### DOCUMENT EXTRACT
Acts 3:3-8 - 3 When he saw Peter and John about to enter the temple complex, he asked for help. 4 Peter, along with John, looked at him intently and said, "Look at us." 5 So he turned to them, expecting to get something from them. 6 But Peter said, "I have neither silver nor gold, but what I have, I give to you: In the name of Jesus Christ the Nazarene, get up and walk!" 7 Then, taking him by the right hand he raised him up, and at once his feet and ankles became strong. 8 So he jumped up, stood, and started to walk, and he entered the temple complex with them—walking, leaping, and praising God.
I read this passage this morning. I've read it before, probably many of you have, but this morning I really read it. I realized that I desperately want what Peter had. Unmoveable, complete FAITH. Now don't get me wrong, I have faith. I know that I know that I know God exists, Jesus is his son and the Holy Spirit walks with me daily, guiding me. I have led others to Jesus and taught what little I know. But...to have the undeniable, unwavering faith that Peter displayed. Wow! That is what I desire above all things. To me, his faith seems like it was as solid as a rock. It was deep like the roots of a mighty ancient oak tree. Just look at the passage above. This lame man, laying there asking for help, was asking for money as usual. That's what he did every day because he couldn't walk. Someone placed him there every day so he could beg. That was how he survived.

### TASK MATERIAL
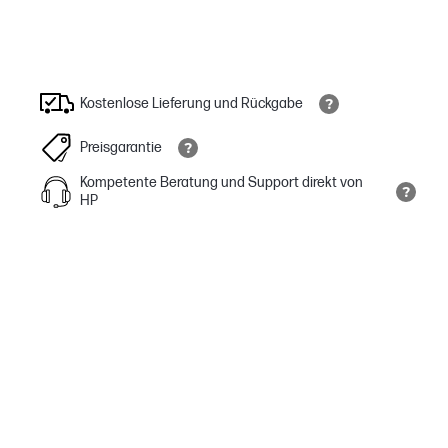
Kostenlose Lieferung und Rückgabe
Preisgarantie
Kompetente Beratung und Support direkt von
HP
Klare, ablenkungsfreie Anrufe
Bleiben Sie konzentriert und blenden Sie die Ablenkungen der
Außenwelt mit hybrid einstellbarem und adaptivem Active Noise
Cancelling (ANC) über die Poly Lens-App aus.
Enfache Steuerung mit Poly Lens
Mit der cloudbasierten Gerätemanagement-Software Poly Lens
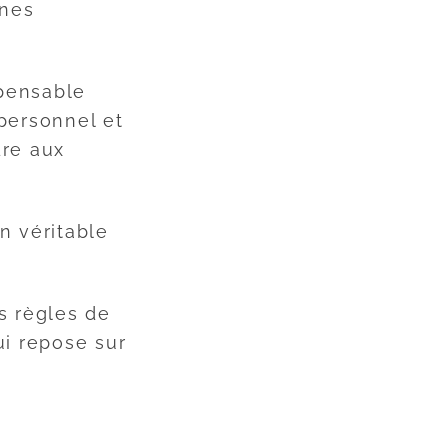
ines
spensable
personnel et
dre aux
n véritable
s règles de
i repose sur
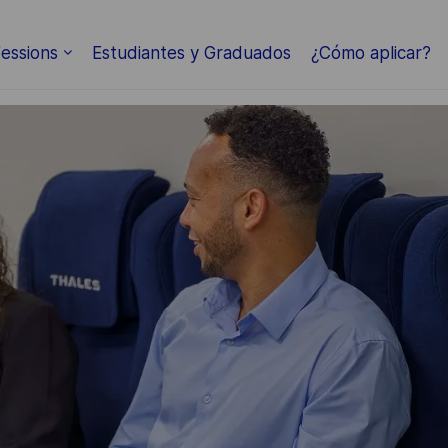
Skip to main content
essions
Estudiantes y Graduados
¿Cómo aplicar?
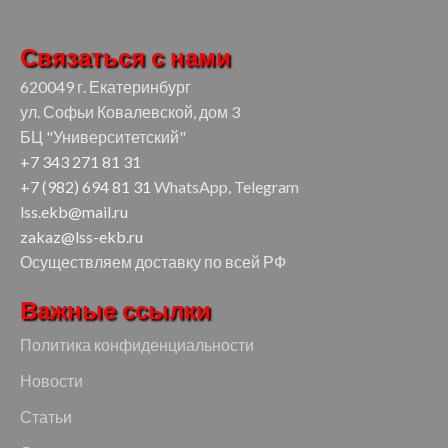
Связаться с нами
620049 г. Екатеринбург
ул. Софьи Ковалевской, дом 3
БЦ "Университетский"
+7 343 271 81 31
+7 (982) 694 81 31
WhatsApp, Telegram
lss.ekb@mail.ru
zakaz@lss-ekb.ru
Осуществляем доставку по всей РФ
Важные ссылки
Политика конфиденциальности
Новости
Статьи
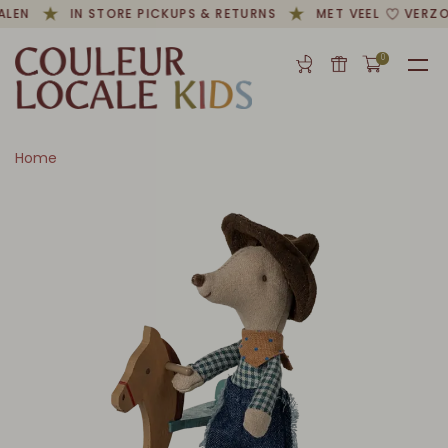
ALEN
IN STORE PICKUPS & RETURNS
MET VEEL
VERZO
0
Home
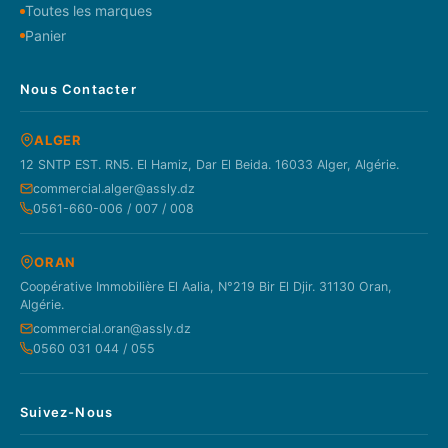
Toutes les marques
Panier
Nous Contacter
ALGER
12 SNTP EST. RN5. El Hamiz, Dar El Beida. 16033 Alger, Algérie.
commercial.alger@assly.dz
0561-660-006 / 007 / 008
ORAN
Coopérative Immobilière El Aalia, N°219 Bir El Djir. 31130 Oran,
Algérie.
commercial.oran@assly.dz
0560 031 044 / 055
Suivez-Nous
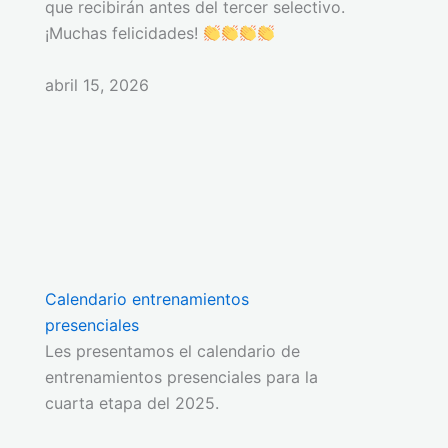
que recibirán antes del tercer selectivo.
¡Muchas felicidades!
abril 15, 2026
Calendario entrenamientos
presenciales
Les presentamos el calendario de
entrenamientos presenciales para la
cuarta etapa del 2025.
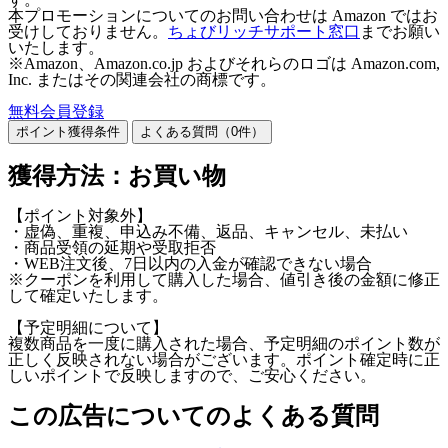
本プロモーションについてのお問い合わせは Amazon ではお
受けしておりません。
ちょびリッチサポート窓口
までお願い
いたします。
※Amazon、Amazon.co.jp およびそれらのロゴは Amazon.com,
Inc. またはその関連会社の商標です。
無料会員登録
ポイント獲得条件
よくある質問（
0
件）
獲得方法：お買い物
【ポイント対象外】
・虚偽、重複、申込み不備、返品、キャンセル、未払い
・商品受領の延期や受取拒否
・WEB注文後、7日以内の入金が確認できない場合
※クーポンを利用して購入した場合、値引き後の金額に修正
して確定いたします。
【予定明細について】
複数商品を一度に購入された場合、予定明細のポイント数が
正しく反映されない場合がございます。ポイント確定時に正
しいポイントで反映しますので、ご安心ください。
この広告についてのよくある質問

### QUESTIONS
A) Using the reflection on Acts 3, can you answer these?
(i) What did Peter say he had neither of?
(ii) Which parts of the man became strong when Peter raised him up?
(iii) What does the writer compare the depth of Peter's faith to?
B) Could you give part of the listing as a Markdown table with the columns No. and Text? Begin at the first line of the listing, stop after the line containing "i repose sur", and leave out the pictures.
The text and the listing are unrelated to each other.

### RESPONSE LIST
A)
(i) Silver and gold.
(ii) His feet and ankles.
(iii) The roots of a mighty ancient oak tree.

B)
| No. | Text |
|---|---|
| 1 | Kostenlose Lieferung und Rückgabe |
| 2 | Preisgarantie |
| 3 | Kompetente Beratung und Support direkt von |
| 4 | HP |
| 5 | Klare, ablenkungsfreie Anrufe |
| 6 | Bleiben Sie konzentriert und blenden Sie die Ablenkungen der |
| 7 | Außenwelt mit hybrid einstellbarem und adaptivem Active Noise |
| 8 | Cancelling (ANC) über die Poly Lens-App aus. |
| 9 | Enfache Steuerung mit Poly Lens |
| 10 | Mit der cloudbasierten Gerätemanagement-Software Poly Lens |
| 11 | ines |
| 12 | spensable |
| 13 | personnel et |
| 14 | dre aux |
| 15 | n véritable |
| 16 | s règles de |
| 17 | i repose sur |